The update has only just started rolling out, so don't panic if you don't see it yet. To install the update, if iOS doesn't prompt you to death first, go to Settings > General > Software Update. Choose Download and Install, and follow the cues from there. Your device needs to have at least 50 percent battery, or be plugged in. You can also plug your iPhone or iPad into your computer (no judgement, some people still do this) and download the update through iTunes.
"Yes, definitely install the update," says Patrick Wardle, cofounder of Digita Security. "I'm optimistic that this will finally encourage Apple to improve their approach, because at the end of the day, Apple cares most about its stock price and sales. When security threatens that, then it becomes a priority, so win-win."

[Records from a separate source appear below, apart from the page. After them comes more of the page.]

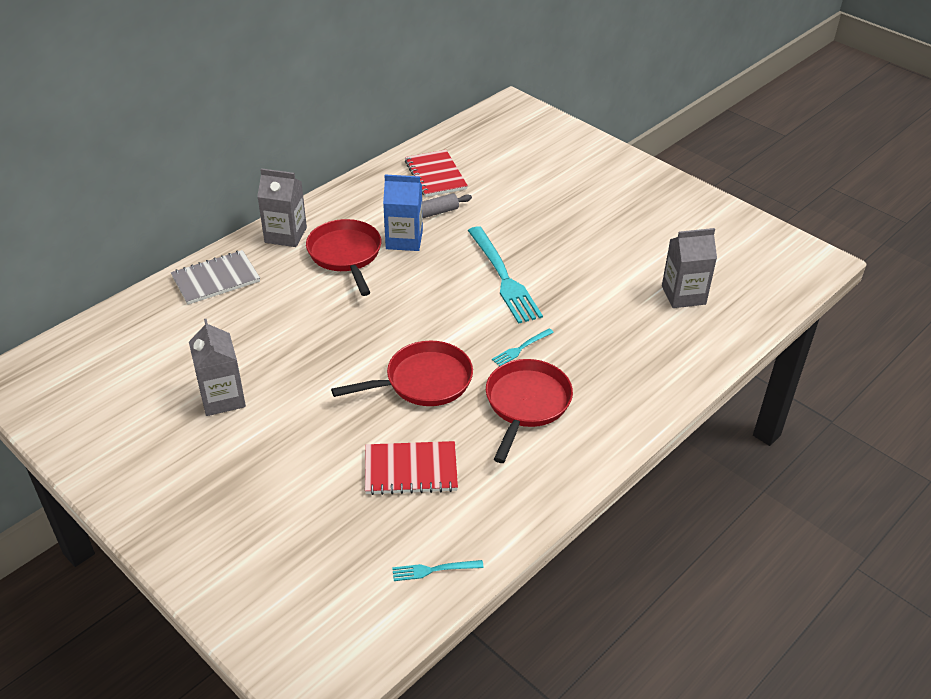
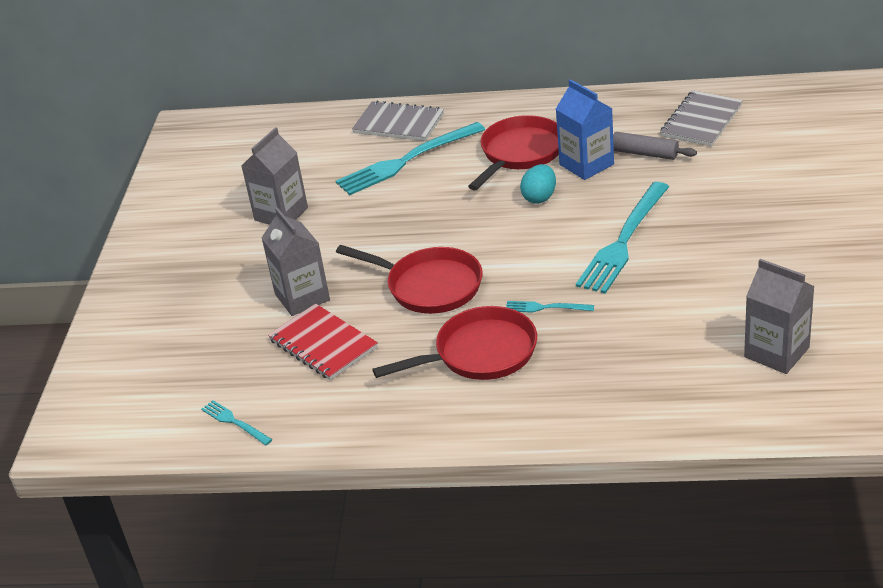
camera: 55 degrees right, 5 degrees down
(266, 303) = (406, 161): none -> turquoise fork
(285, 235) = (497, 114): grey carton -> grey carton (302, 297)
(406, 278) = (539, 197): none -> turquoise egg
(435, 175) = (701, 121): red notebook -> grey notebook

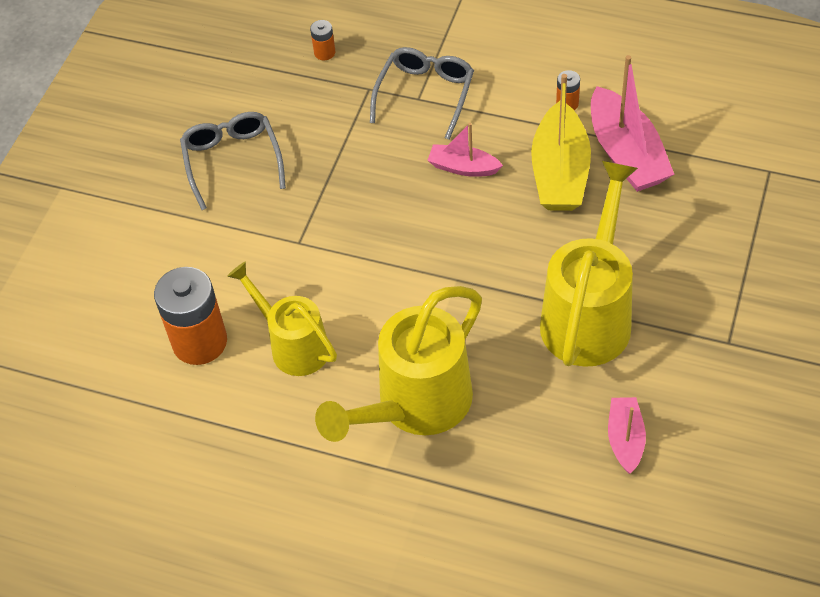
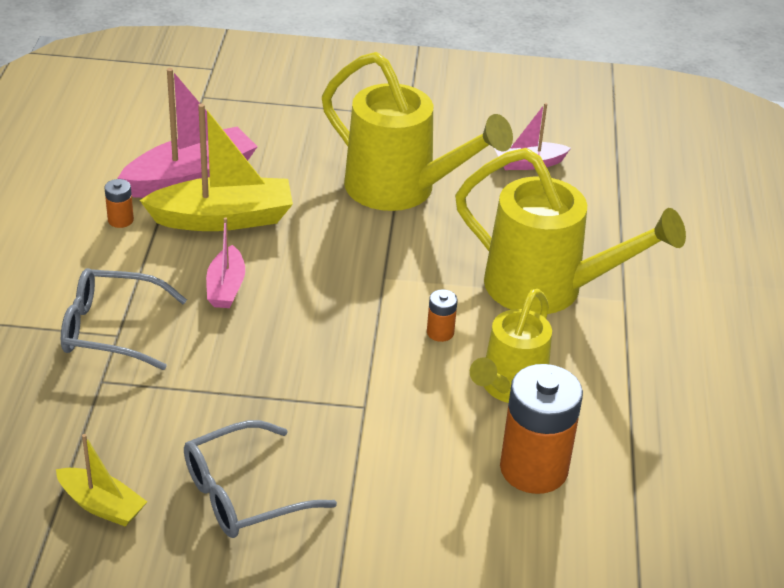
camera: 110 degrees left, 15 degrees down
(246, 87) = (101, 505): none -> yellow boat
(324, 53) = (33, 433): orange battery -> orange battery (440, 332)
(589, 314) = (401, 190): yellow watering can -> yellow watering can turned 150 degrees counterclockwise

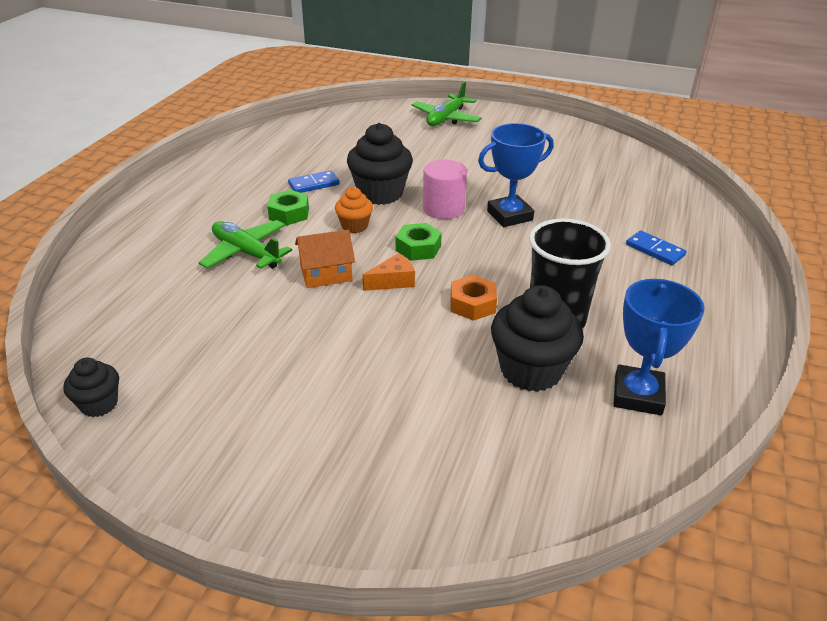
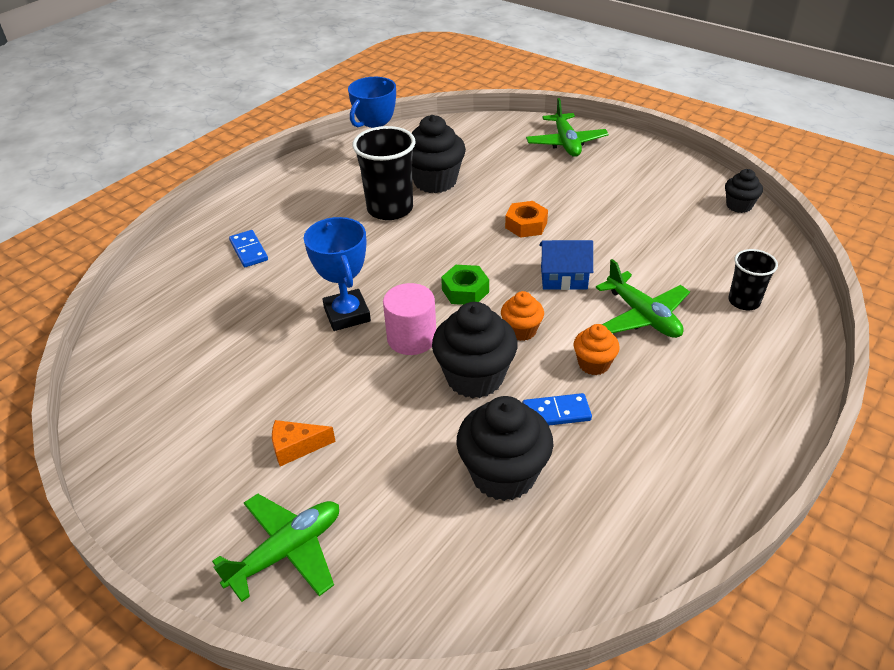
camera: 160 degrees left, 5 degrees up
(143, 280) = (744, 301): none -> black cup
(289, 213) = (593, 364): green nut -> orange cupcake
(326, 274) = (563, 278): orange house -> blue house
(341, 155) = (503, 474): none -> black cupcake
(365, 494) = (566, 143): none -> green plane
(393, 281) = (504, 260): orange cheese -> orange cheese (296, 447)
(472, 304) = (446, 230): orange nut -> orange nut (526, 225)
(509, 215) = (347, 314): blue trophy -> blue trophy turned 75 degrees clockwise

"It seems inexcusable that Apple allows this and many other bugs to make it into production code."
Patrick Wardle, Digita Security
The bug stemmed from a logic issue with FaceTime's group calling feature, which Apple introduced at the end of 2018 as part of launching its new iOS 12 mobile operating system. After dealing with a series of terrifyingly dumb iOS and macOS bugs in 2017, Apple took a rebuilding year, focusing on unglamorous stability improvements for Mojave and iOS 12 rather than its usual array of flashy new features. The strategy has been successful for the company in the past, producing some of its most beloved operating systems, like Snow Leopard, the 2011 version of OS X.

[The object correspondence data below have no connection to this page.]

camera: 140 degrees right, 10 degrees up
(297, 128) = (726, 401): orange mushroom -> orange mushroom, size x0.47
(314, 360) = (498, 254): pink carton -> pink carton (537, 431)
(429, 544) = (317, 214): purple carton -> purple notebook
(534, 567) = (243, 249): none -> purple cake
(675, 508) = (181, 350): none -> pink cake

That also meant that group video and audio calls were one of the few marquee features of iOS 12. FaceTime calls are end-to-end encrypted, meaning they are only intelligible on devices participating in the call. And while end-to-end encrypted calling has gotten easier to implement and more reliable, it's still difficult to guarantee it on the scale of a platform like FaceTime—especially for group calls that have multiple participants. It took years to get encrypted group FaceTime chats right; the fact that Apple then had to temporarily disable it over a privacy bug is a big setback. The company also received blowback over reports that an Arizona teenager had warned Apple about the flaw days before it reacted publicly.

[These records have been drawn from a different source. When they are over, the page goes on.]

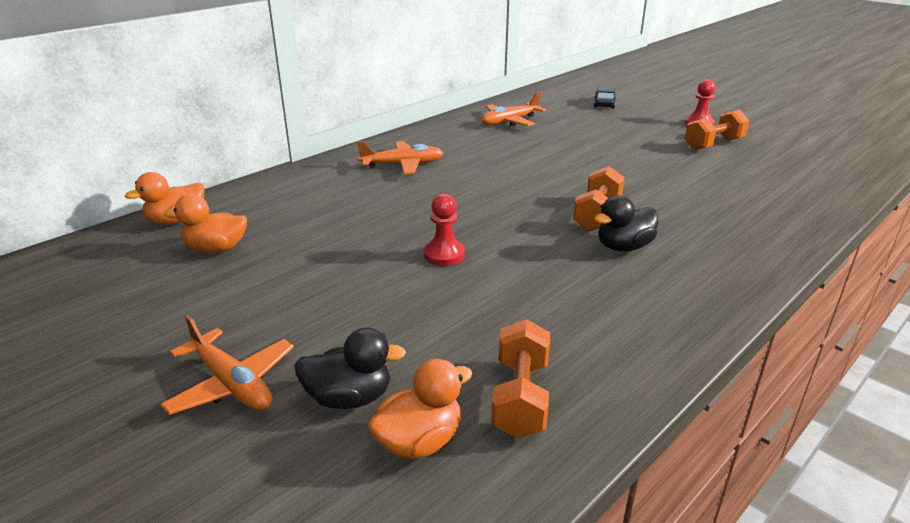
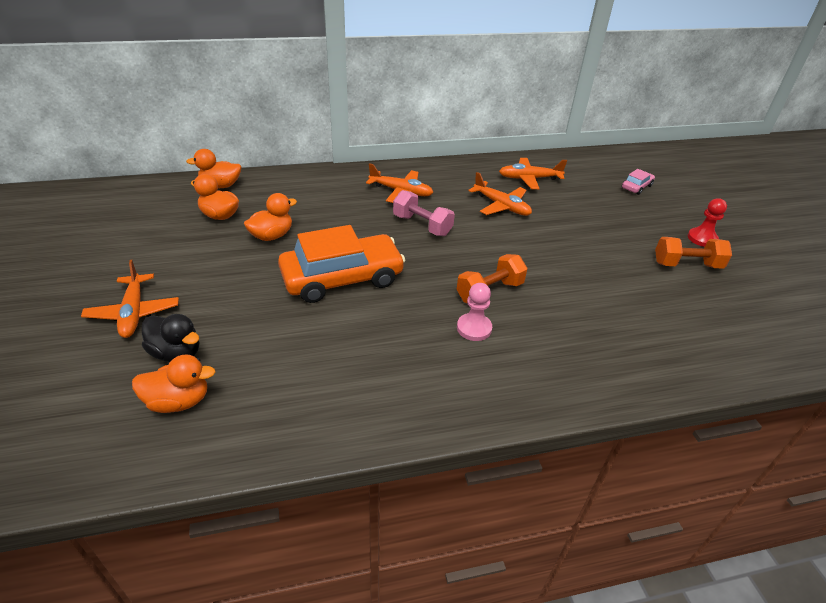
camera: 30 degrees right, 10 degrees up
(311, 246) = (272, 236): none -> orange duck
(444, 254) = (342, 278): red pawn -> orange car
(463, 185) = (422, 225): none -> pink dumbbell
(515, 148) = (501, 206): none -> orange plane
(520, 398) = (263, 405): orange dumbbell -> none
(604, 103) = (636, 187): black car -> pink car
(623, 247) = (474, 328): black duck -> pink pawn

"What concerns me is the fact that there's evidence that this was reported to Apple beforehand," says Thomas Reed, director of Mac and mobile at security firm Malwarebytes. "I know and respect the folks in Product Security, but I wonder if there was some resistance from higher up to shutting down the service."
Apple's string of security gaffes has become increasingly problematic as the company continues to tout its safety and privacy bona fides. And, more importantly, the bugs put user data at risk. While perfection is impossible, Apple seems to be making increasingly avoidable mistakes.
"Any software is going to have bugs," Wardle says. "However, it seems inexcusable that Apple allows this and many other bugs to make it into production code. They clearly have the time and resources to perform sufficient quality and assurance testing, but often they choose usability and getting features to market over security and comprehensive testing. There have been other similar bugs where we are all left scratching our heads."
At least Apple still has the power to easily distribute updates to its devices and achieve broad adoption. (Android, not so much.) So if you own an iPhone or iPad, take advantage and install the patch ASAP.